I’m afraid the character has been written into incoherence. Bates was my favorite character in the first two seasons - now he’s just a cipher, and not a particularly interesting one any more.
Not that it takes anything away from your larger point but he was supposed to have learned those skills while in prison.
We are supposed to feel sorry for Edith the Suffering Madonna, but she is ping-ponging her baby around from family to family like changing hotels.
The Purloined Letter subplot was a little slapstick, but not objectionably so.
What I was disappointed by was that Lord Grantham did not deliver a major slap-down when Thomas tattled to him about the ex-chauffeur and his new girlfriend. So he’s dating now - big effing deal. I was hoping Lord Robert would give the upper class equivalent of “keep your yap shut about the doings of your betters if you want to keep your job”, for no other reason that a guilty conscience about Lord Robert and the chambermaid of a season or so ago, not to mention Mary and the narrowly-averted foreigner fornication.

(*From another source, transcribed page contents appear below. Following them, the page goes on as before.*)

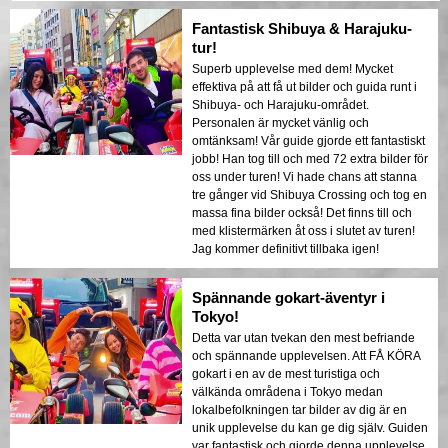
Fantastisk Shibuya & Harajuku-
tur!
Superb upplevelse med dem! Mycket
effektiva på att få ut bilder och guida runt i
Shibuya- och Harajuku-området.
Personalen är mycket vänlig och
omtänksam! Vår guide gjorde ett fantastiskt
jobb! Han tog till och med 72 extra bilder för
oss under turen! Vi hade chans att stanna
tre gånger vid Shibuya Crossing och tog en
massa fina bilder också! Det finns till och
med klistermärken åt oss i slutet av turen!
Jag kommer definitivt tillbaka igen!
Spännande gokart-äventyr i
Tokyo!
Detta var utan tvekan den mest befriande
och spännande upplevelsen. Att FÅ KÖRA
gokart i en av de mest turistiga och
välkända områdena i Tokyo medan
lokalbefolkningen tar bilder av dig är en
unik upplevelse du kan ge dig själv. Guiden
var fantastisk och gjorde denna upplevelse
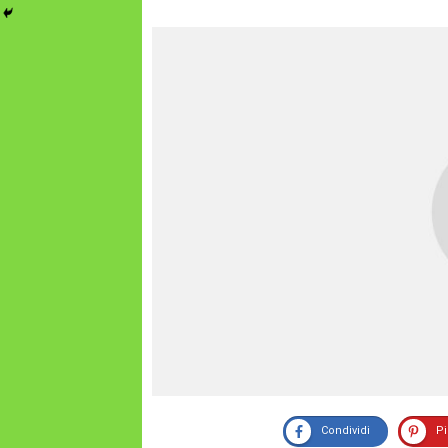
Condividi
P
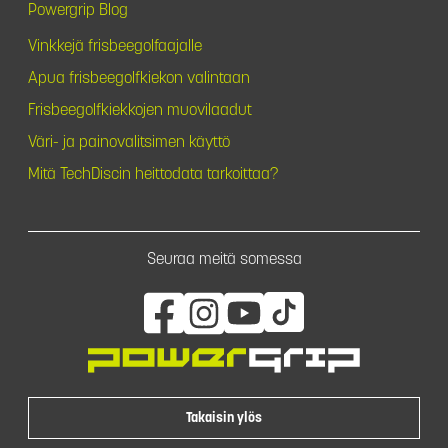
Powergrip Blog
Vinkkejä frisbeegolfaajalle
Apua frisbeegolfkiekon valintaan
Frisbeegolfkiekkojen muovilaadut
Väri- ja painovalitsimen käyttö
Mitä TechDiscin heittodata tarkoittaa?
Seuraa meitä somessa
Takaisin ylös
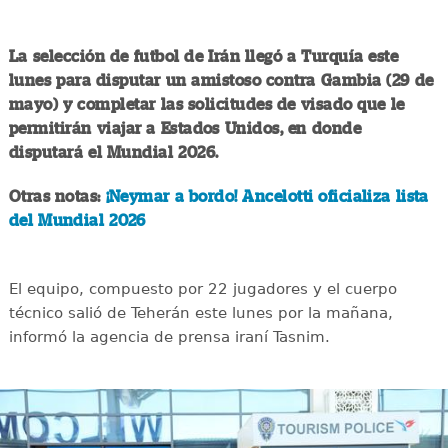
La selección de futbol de Irán llegó a Turquía este
lunes para disputar un amistoso contra Gambia (29 de
mayo) y completar las solicitudes de visado que le
permitirán viajar a Estados Unidos, en donde
disputará el Mundial 2026.
Otras notas:
¡Neymar a bordo! Ancelotti oficializa lista
del Mundial 2026
El equipo, compuesto por 22 jugadores y el cuerpo
técnico salió de Teherán este lunes por la mañana,
informó la agencia de prensa iraní Tasnim.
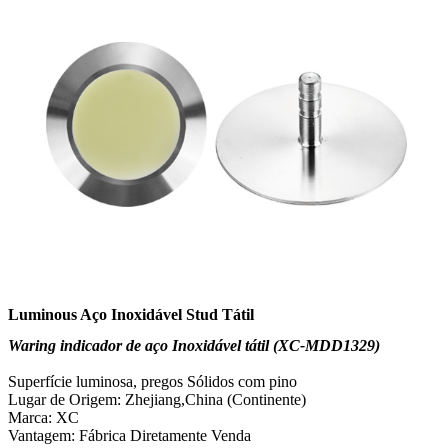
Luminous Aço Inoxidável Stud Tátil
Waring indicador de aço Inoxidável tátil (XC-MDD1329)
Superfície luminosa, pregos Sólidos com pino
Lugar de Origem: Zhejiang,China (Continente)
Marca: XC
Vantagem: Fábrica Diretamente Venda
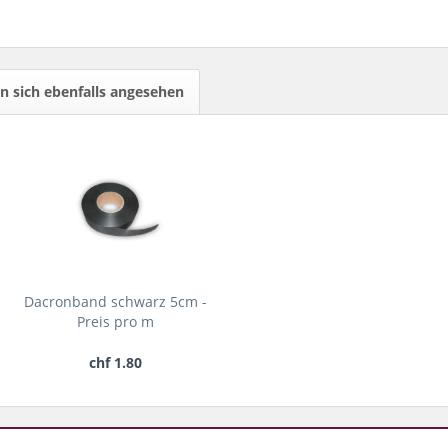
 sich ebenfalls angesehen
Dacronband schwarz 5cm -
Preis pro m
chf 1.80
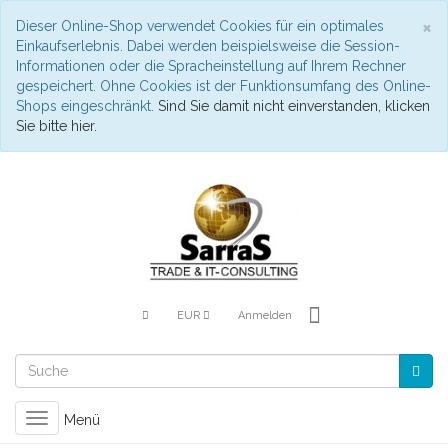
S
×
Dieser Online-Shop verwendet Cookies für ein optimales
Einkaufserlebnis. Dabei werden beispielsweise die Session-
Informationen oder die Spracheinstellung auf Ihrem Rechner
gespeichert. Ohne Cookies ist der Funktionsumfang des Online-
Shops eingeschränkt.
Sind Sie damit nicht einverstanden, klicken
Sie bitte hier.
EUR
Anmelden
Toggle
Menü
navigation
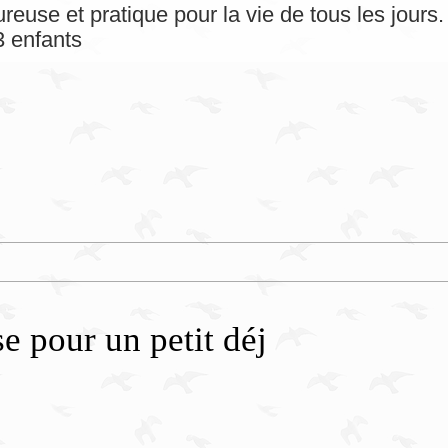
reuse et pratique pour la vie de tous les jour
 enfants
e pour un petit déj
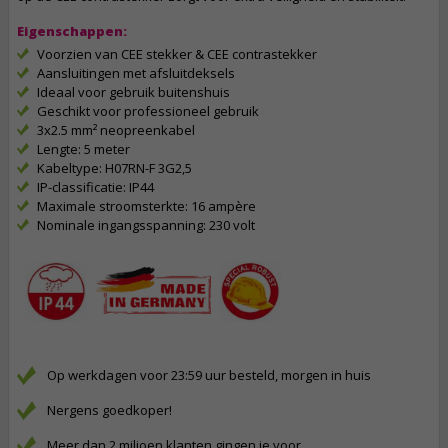
Eigenschappen:
Voorzien van CEE stekker & CEE contrastekker
Aansluitingen met afsluitdeksels
Ideaal voor gebruik buitenshuis
Geschikt voor professioneel gebruik
3x2.5 mm² neopreenkabel
Lengte: 5 meter
Kabeltype: H07RN-F 3G2,5
IP-classificatie: IP44
Maximale stroomsterkte: 16 ampère
Nominale ingangsspanning: 230 volt
Op werkdagen voor 23:59 uur besteld, morgen in huis
Nergens goedkoper!
Meer dan 2 miljoen klanten gingen je voor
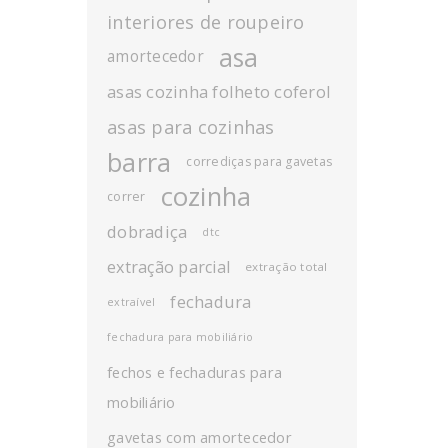
interiores de roupeiro
asa
amortecedor
asas cozinha folheto coferol
asas para cozinhas
barra
corrediças para gavetas
cozinha
correr
dobradiça
dtc
extração parcial
extração total
fechadura
extraível
fechadura para mobiliário
fechos e fechaduras para
mobiliário
gavetas com amortecedor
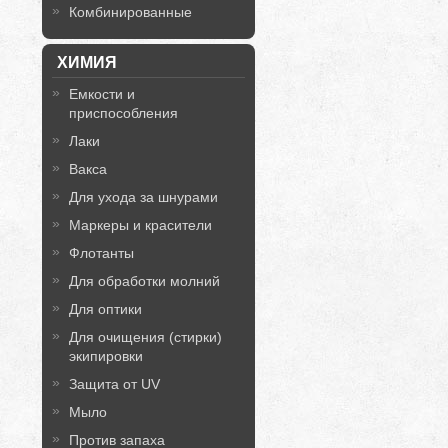
Комбинированные
ХИМИЯ
Емкости и
приспособления
Лаки
Вакса
Для ухода за шнурами
Маркеры и красители
Флотанты
Для обработки молний
Для оптики
Для очищения (стирки)
экипировки
Защита от UV
Мыло
Против запаха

I kind of liked the ambiguity of the did he/didn’t he with Bates and the dead rapist. And Mary’s attack of conscience about “I must not keep this dire secret no matter what the cost” was out of character - what does she care if one of the servant class gets his comeuppance? Anna belongs to her - therefore Bates gets to kill people who interfere such that the family would not get good service. I thought that was part of the point about nobody noticing if it was Daisy or someone else who goes to America to cook - “they all look the same” so any servant girl is as good as another.
And the suggestion of a romance between Mrs. Hughes and Carson was way off. They are partners, and Mrs. Hughes already turned down a chance to marry the rich farmer.

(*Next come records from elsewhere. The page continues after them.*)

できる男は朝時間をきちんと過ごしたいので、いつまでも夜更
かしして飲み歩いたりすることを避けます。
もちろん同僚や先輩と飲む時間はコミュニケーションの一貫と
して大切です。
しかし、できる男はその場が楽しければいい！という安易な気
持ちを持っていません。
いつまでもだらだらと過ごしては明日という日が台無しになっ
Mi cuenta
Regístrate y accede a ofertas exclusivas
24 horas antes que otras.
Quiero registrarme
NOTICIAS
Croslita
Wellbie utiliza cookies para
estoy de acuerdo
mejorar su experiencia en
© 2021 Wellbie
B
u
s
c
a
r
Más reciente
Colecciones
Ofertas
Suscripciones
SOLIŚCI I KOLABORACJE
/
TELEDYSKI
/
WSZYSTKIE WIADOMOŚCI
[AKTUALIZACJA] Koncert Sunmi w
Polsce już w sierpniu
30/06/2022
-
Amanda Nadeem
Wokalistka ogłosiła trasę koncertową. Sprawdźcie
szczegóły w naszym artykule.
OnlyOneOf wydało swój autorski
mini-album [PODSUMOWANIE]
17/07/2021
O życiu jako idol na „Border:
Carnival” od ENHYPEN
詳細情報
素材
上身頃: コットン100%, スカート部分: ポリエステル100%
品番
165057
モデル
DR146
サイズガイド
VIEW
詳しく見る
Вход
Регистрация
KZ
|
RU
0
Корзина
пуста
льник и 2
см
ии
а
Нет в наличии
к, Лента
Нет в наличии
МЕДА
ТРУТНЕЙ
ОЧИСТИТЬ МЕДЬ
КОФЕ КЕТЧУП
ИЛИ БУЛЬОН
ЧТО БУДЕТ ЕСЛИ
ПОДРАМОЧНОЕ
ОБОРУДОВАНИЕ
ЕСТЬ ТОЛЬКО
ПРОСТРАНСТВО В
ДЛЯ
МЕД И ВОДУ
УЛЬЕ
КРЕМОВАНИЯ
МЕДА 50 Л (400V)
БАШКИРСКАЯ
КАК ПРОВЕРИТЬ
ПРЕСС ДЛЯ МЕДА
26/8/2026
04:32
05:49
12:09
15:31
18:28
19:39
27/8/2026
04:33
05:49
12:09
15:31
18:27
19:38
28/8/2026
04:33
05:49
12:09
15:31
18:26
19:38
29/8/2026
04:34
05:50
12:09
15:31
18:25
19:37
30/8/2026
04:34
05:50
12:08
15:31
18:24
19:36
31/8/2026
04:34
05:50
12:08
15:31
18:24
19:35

Not to say I didn’t like the episode - I did - but it was rather obviously a season finale and they had to move rather expeditiously from story arc to story arc and move each one forward, drop in the plot development or wrap up the arc altogether, and then move on to the next.
And now to pine until the start of next season.
Regards,
Shodan
I have to admit, I’m torn about the Edith situation - we’re shown her grief and her impossible situation, but yeah, it’s not fair to the baby or the adoptive family at all.
The worst thing is that I thought of several options other than the abortion/infamy dilemma she was in. First, she should tell Cora. Cora was extremely forgiving and practical when Mary killed that Turk with her vagina, going so far as to physically carry his carcass back to his bedroom. I think she probably would have figured out some way for Edith to have the baby without total social destruction. Maybe there would be a way to make it appear that she married Gregson abroad. If not, send her to America with a story about being widowed or something. I even thought they might enlist Tom, who’s something of a loose end in the family, to marry her and pose as the father. Rosamund’s plan was better than nothing, but it lacked imagination.
The silliest part was all the maneuvering about who was going to be where and when.
What would have been cool was if they’d speeded up the action, putting the players in their places, accompanied by appropriate music. Where’s Charlie Chaplin when you need him?
It seems to me that it would have been so easy to send Edith to Newport, with a story about her secret marriage to Mr. Gregson who was currently in Germany. Then he either died in Germany or came back and was quickly brought into the loop. It’s difficult to believe that this family couldn’t have found a willing parson to provide a marriage license.